KAGAWONG—With Billings’ council letting Canada Post officials know they are upset with further cuts being proposed for the Kagawong post office, Algoma-Manitoulin-Kapuskasing MP Carol Hughes has indicated that the post office will remain open during the noon hour, as it currently is. The noon hour time is the busiest time of the day at the post office and was proposed to be closed by Canada Post.

“Basically Canada Post had said they would be revisiting the hours to be cut based on the usage of the Kagawong post office,” Ms. Hughes told the Recorder on Wednesday. “Initially the township council had been told they would have the chance to review the Canada Post proposal, but then they (Canada Post) set out in changing the hours without council’s input.” Mayor Austin Hunt “contacted me last week on these concerns and I asked him to provide a couple of alternatives they would like to see from postmaster Michael Hunt, including the preferred alternative.”

“I spoke to the minister on council’s concerns, and MP Mike Abuie, and it was agreed they would allow the preferred hours that the postmaster had sent,” the MP said. “The biggest thing they wanted to see was the noon hour operations of the post office to remain the same, and we have received confirmation from Canada Post that this will remain.”

Mayor Austin Hunt told council at a meeting on Tuesday he had done some research and had contacted Canada Post when it was announced the Crown agency was going to close the post office on Saturdays.

However, Mayor Hunt said he had also received a letter that Canada Post would be cutting much more that just the noon hour. He told council not only would the post office no longer be open 3.5 hours on Saturdays, but would be closed another 6.5 hours per week. He said Canada Post officials had been told the 12 noon to 1 pm timeframe is the busiest time at the post office on a regular day, and the postmaster had suggested the office be open a half hour earlier in the morning and close a half hour earlier at the end of the day.

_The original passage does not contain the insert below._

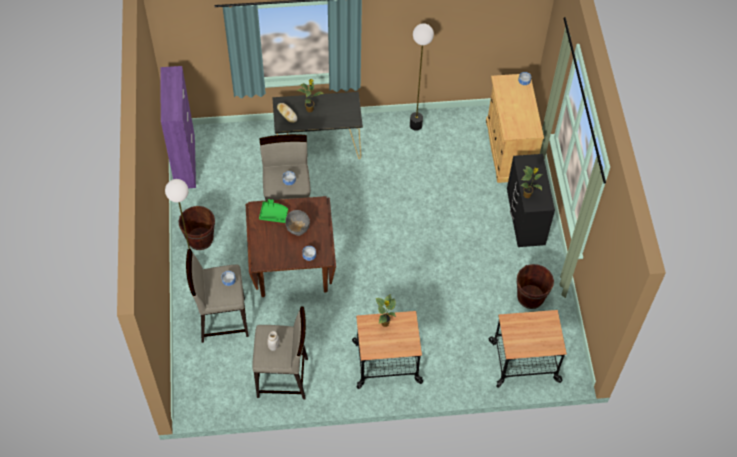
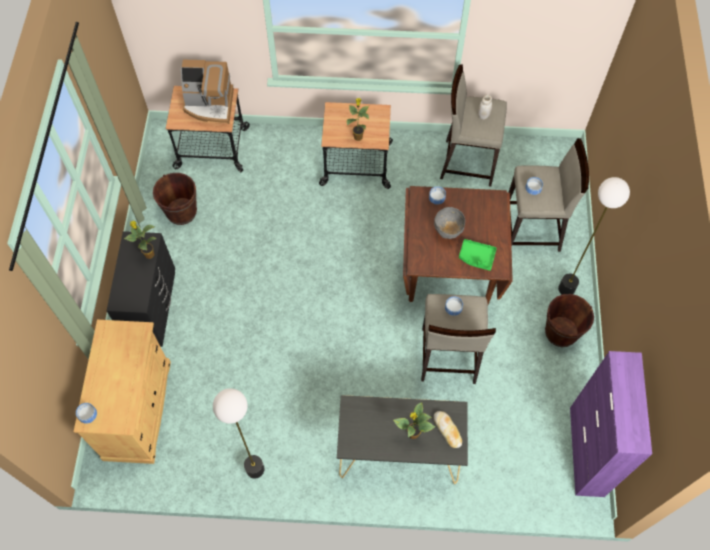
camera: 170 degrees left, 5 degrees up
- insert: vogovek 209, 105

When Mayor Hunt made his the concerns with the proposed cuts known he was told by a Canada Post official, “he wasn’t very supportive and said that people will just get used to the cutbacks.”

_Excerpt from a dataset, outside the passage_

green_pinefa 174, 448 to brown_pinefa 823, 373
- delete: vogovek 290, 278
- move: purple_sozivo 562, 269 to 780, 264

Mayor Hunt then proceeded to contact Algoma-Manitoulin-Kapuskasing MP Carol Hughes to see if these cuts could be held up.

Mayor Hunt also raised a concern that although it hasn’t been confirmed by Canada Post, that by reducing the hours the post office is open it could mean the post office services would be downgraded by Canada Post, meaning they would be put further down the list for things like new computers or electric scales in the future.

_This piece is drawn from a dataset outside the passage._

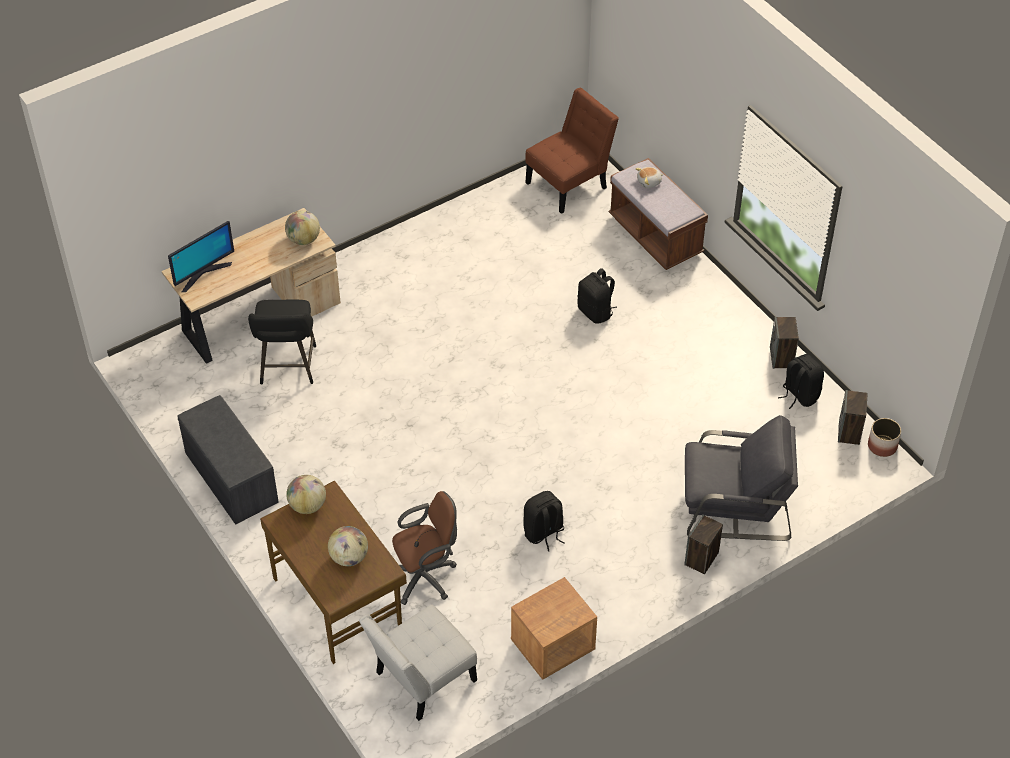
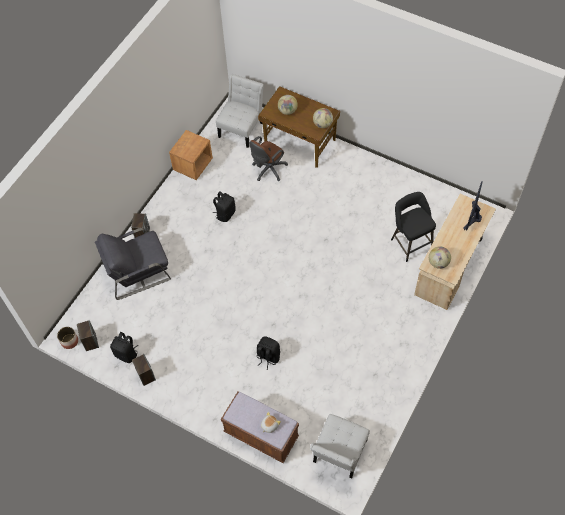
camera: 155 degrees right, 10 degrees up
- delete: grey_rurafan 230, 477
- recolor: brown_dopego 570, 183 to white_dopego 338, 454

It was at this point that Mayor Hunt left the council meeting, declaring a conflict of interest, and letting the rest of the council members to discuss the entire issue.

Councillor Sandi Hurcomb read a motion stating that while council is in appreciation of Canada Post services in the community, they are concerned that Saturday hours were being cut and unclear why Canada Post is cutting nine hours a week from the post office (including 3.5 hours on Saturday). It was also noted in the motion that these cuts would also mean the grading for Kagawong post would be lowered and as the postal services are important to the community development, they would send a letter outlining their concerns to Canada Post and MP Carol Hughes.

“I think this letter should also be sent to the postmaster general in Ottawa,” suggested Councillor Brian Parker, which was added to the motion and passed by council.

“They’re cutting nine hours per week, including 3.5 hours on Saturdays,” said Ms. Hurcomb.

“So basically we are losing a quarter of our postal office hours per week,” said Mr. Parker. “This is going to hurt everyone.”

“And single people who work and can’t get to the post office until Saturdays won’t have the chance to do their mailing,” said Councillor Gerry Mack.

“And if are post office is downgraded it means there will be other problems in the future,” said Mr. Parker.